My personal opinion is that SAV is an average mini-FF in the context of what has appeared in Fighting Fantazine as their output (just like Warlock before it) swung from brilliant adventures to utter dross. The ‘zine has at times definitely offered better mini-FFs than SAV, but there has certainly been some that are inferior to it in its pages too. For a long time it seemed like SAV might be the magazine’s mini-adventure swansong but it looks like there is a new Issue imminent after several years’ hiatus. To close I will ask myself the question “Am I proud of Sister Angela’s Veil?” For sure, I am proud that I got my work published in the ‘zine and I do not take this for granted in any way.
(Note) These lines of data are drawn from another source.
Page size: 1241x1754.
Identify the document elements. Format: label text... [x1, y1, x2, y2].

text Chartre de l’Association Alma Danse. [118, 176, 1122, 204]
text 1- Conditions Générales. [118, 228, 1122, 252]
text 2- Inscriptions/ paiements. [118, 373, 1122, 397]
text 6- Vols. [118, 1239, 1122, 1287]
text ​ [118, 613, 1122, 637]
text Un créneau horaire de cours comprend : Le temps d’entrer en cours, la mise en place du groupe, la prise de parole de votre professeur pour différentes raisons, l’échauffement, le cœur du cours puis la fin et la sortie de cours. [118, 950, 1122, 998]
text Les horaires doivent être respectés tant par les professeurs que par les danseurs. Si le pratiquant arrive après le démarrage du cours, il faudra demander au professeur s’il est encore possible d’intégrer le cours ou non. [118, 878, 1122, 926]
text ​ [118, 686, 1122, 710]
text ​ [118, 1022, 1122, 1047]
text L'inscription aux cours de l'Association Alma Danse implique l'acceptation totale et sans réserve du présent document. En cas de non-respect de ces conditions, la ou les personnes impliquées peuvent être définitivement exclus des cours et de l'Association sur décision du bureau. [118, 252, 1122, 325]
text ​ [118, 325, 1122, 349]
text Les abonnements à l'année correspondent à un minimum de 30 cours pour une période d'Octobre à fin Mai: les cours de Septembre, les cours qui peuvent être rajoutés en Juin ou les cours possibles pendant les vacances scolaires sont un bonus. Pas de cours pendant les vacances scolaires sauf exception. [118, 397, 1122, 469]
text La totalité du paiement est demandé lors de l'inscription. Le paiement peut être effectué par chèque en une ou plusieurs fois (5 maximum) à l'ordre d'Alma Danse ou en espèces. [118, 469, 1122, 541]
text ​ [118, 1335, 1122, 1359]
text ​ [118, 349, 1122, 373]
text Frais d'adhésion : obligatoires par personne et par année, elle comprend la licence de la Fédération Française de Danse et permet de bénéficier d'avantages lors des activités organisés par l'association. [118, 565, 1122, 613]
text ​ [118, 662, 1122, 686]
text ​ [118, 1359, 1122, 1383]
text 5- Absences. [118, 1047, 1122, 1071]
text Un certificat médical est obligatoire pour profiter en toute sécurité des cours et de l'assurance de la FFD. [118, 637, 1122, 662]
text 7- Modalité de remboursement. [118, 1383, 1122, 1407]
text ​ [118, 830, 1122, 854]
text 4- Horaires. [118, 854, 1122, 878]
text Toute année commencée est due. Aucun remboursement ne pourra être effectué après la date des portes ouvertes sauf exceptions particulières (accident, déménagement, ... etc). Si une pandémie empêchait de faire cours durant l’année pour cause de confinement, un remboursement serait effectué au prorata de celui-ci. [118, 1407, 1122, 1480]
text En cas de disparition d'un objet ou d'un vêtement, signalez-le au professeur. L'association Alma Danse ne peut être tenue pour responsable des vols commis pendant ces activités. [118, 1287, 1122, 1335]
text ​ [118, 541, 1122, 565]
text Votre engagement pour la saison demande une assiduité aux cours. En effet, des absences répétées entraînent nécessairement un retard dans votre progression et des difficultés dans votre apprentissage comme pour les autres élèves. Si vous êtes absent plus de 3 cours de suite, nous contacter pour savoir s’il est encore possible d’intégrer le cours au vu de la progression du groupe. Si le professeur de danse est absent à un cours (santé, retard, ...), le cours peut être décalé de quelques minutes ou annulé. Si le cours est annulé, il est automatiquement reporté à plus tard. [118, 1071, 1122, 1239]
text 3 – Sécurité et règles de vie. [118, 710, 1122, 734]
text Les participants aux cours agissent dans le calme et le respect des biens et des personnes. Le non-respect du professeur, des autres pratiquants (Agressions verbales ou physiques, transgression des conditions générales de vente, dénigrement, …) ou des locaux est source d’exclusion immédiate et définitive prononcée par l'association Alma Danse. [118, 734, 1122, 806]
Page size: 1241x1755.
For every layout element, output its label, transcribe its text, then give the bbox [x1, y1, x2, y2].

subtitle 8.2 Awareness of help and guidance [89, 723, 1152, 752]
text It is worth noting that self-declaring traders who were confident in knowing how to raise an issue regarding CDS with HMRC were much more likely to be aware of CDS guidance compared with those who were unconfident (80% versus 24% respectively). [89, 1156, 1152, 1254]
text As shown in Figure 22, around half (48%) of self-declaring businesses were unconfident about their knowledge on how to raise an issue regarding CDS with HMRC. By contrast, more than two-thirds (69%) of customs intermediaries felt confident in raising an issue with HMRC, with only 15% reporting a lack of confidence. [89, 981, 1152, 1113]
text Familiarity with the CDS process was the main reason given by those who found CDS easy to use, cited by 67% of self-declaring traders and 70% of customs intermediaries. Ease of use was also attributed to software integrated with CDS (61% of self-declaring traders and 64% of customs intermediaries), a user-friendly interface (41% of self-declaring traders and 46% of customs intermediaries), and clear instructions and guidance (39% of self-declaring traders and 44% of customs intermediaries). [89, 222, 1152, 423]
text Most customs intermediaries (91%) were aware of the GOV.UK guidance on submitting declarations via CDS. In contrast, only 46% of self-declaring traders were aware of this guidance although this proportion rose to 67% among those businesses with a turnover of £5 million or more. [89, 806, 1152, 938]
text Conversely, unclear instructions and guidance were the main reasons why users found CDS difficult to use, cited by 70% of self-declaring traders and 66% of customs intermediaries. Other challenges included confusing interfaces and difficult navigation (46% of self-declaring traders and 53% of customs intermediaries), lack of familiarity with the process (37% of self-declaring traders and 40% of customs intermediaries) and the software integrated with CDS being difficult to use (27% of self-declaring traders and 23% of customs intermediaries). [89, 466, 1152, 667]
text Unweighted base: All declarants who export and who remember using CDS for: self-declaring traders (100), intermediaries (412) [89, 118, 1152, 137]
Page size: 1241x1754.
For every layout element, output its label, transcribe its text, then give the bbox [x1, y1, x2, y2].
That the adventure got a positive comment in You Are The Hero Part 2 from one of the ‘zine’s staff just before it was released was also a pleasing moment for me. Of all the adventures I have written (both amateur and professional) this is my least favourite, but this is as much because I like to complete a project and move on rather than endlessly going around in purgatorial circles revisiting it well after the fact as it is for any artistic or quality reasons. It is way too hard and the true path is very tight but it was designed as a challenge and a mystery to solve rather than a slash-and-collect-your-way-to-victory affair. That it was never quite how I imagined it is a problem that probably bothers me more than anyone else. The bottom line is that gamebooks are created for people to play and art of any kind is designed to both entertain and to provoke/inspire a reaction from those who experience it. The fact that some people have played it and felt compelled to comment online suggests both of its fundamental purposes were achieved but I myself would never rate it any higher than a decent but flawed effort.